DATA FOR THIS TASK below:

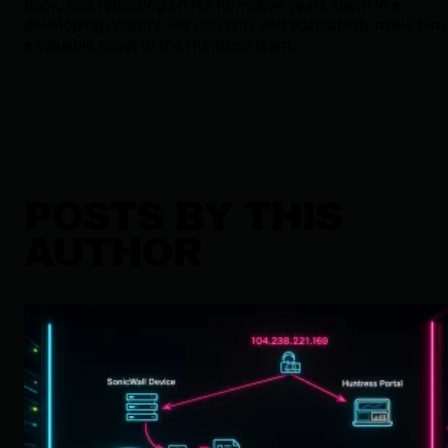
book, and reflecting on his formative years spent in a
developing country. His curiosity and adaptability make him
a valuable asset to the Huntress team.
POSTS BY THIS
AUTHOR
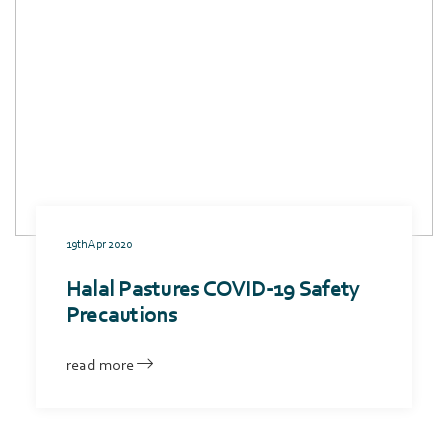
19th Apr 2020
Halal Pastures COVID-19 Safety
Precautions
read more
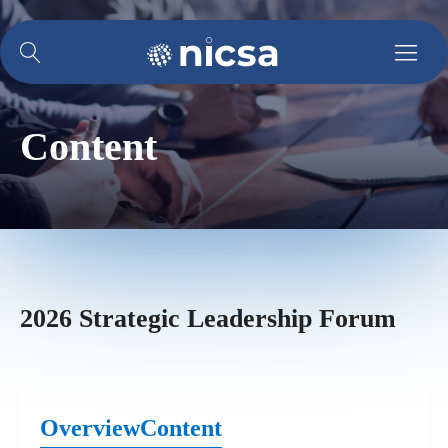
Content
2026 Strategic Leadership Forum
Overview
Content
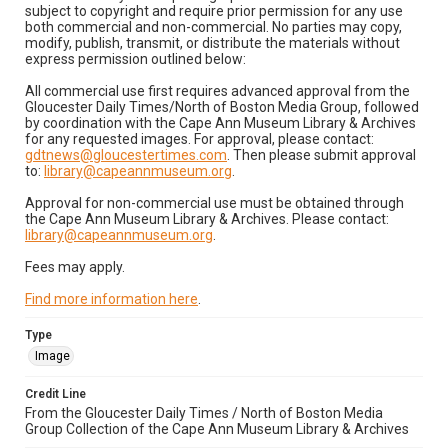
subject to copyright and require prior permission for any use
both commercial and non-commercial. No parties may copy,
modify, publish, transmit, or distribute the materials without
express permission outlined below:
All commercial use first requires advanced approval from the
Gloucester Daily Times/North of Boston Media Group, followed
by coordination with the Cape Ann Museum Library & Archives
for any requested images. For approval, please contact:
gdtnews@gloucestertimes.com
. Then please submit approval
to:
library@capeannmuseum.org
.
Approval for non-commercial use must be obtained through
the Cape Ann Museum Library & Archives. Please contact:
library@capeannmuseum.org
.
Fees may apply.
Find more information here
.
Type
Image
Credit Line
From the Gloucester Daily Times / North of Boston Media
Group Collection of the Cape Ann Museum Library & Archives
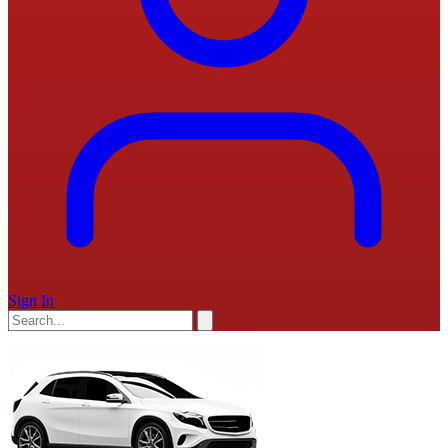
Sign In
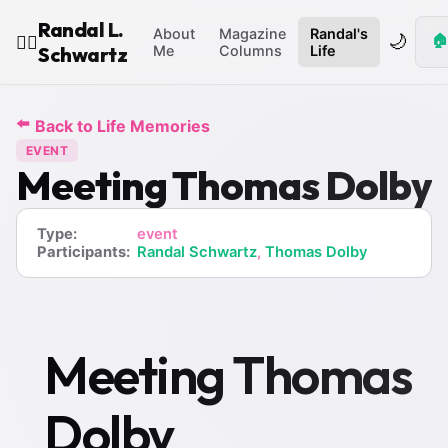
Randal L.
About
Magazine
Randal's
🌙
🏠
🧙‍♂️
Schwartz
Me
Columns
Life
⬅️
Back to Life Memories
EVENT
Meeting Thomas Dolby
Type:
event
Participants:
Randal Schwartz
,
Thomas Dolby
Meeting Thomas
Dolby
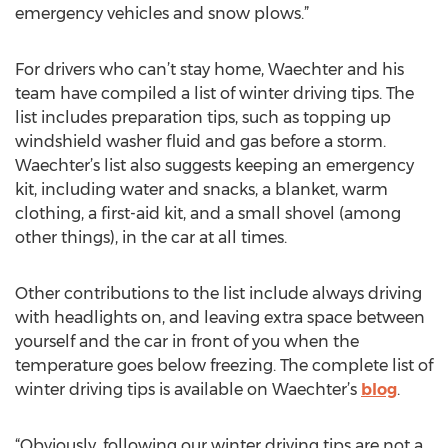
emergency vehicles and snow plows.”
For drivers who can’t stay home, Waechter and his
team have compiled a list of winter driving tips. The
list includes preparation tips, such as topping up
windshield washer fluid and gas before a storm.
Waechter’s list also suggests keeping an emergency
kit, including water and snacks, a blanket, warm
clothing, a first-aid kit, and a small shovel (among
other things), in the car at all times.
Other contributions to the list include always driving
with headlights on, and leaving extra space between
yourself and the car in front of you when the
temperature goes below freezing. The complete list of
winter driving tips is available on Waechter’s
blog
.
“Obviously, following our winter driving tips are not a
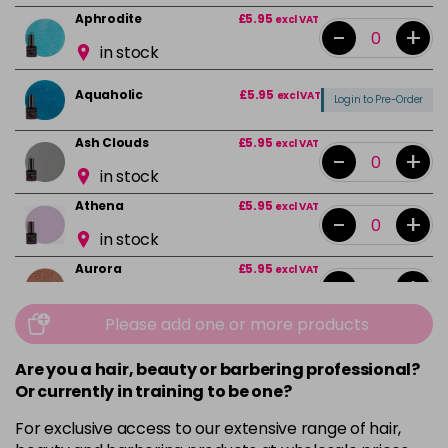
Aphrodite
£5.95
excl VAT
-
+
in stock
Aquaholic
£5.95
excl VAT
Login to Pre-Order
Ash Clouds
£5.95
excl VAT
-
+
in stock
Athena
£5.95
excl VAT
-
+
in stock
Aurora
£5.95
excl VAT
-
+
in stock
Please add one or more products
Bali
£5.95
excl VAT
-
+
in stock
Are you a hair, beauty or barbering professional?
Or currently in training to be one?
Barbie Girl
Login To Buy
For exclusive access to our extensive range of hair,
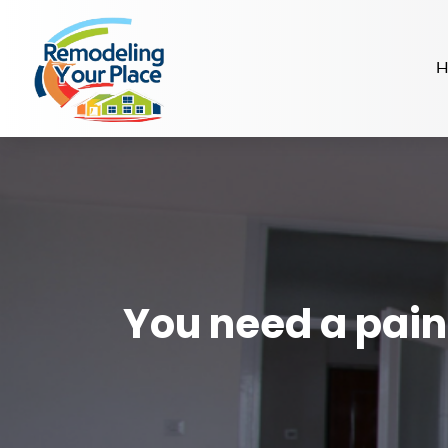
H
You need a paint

End of DATA FOR THIS TASK.

Write out, word for word, the lines from the first line of the entries through the one containing "Approval for non-commercial", both included. Leave out the pictures.

book, and reflecting on his formative years spent in a
developing country. His curiosity and adaptability make him
a valuable asset to the Huntress team.
POSTS BY THIS
AUTHOR
19th Apr 2020
Halal Pastures COVID-19 Safety
Precautions
read more
Content
2026 Strategic Leadership Forum
Overview
Content
subject to copyright and require prior permission for any use
both commercial and non-commercial. No parties may copy,
modify, publish, transmit, or distribute the materials without
express permission outlined below:
All commercial use first requires advanced approval from the
Gloucester Daily Times/North of Boston Media Group, followed
by coordination with the Cape Ann Museum Library & Archives
for any requested images. For approval, please contact:
gdtnews@gloucestertimes.com
. Then please submit approval
to:
library@capeannmuseum.org
.
Approval for non-commercial use must be obtained through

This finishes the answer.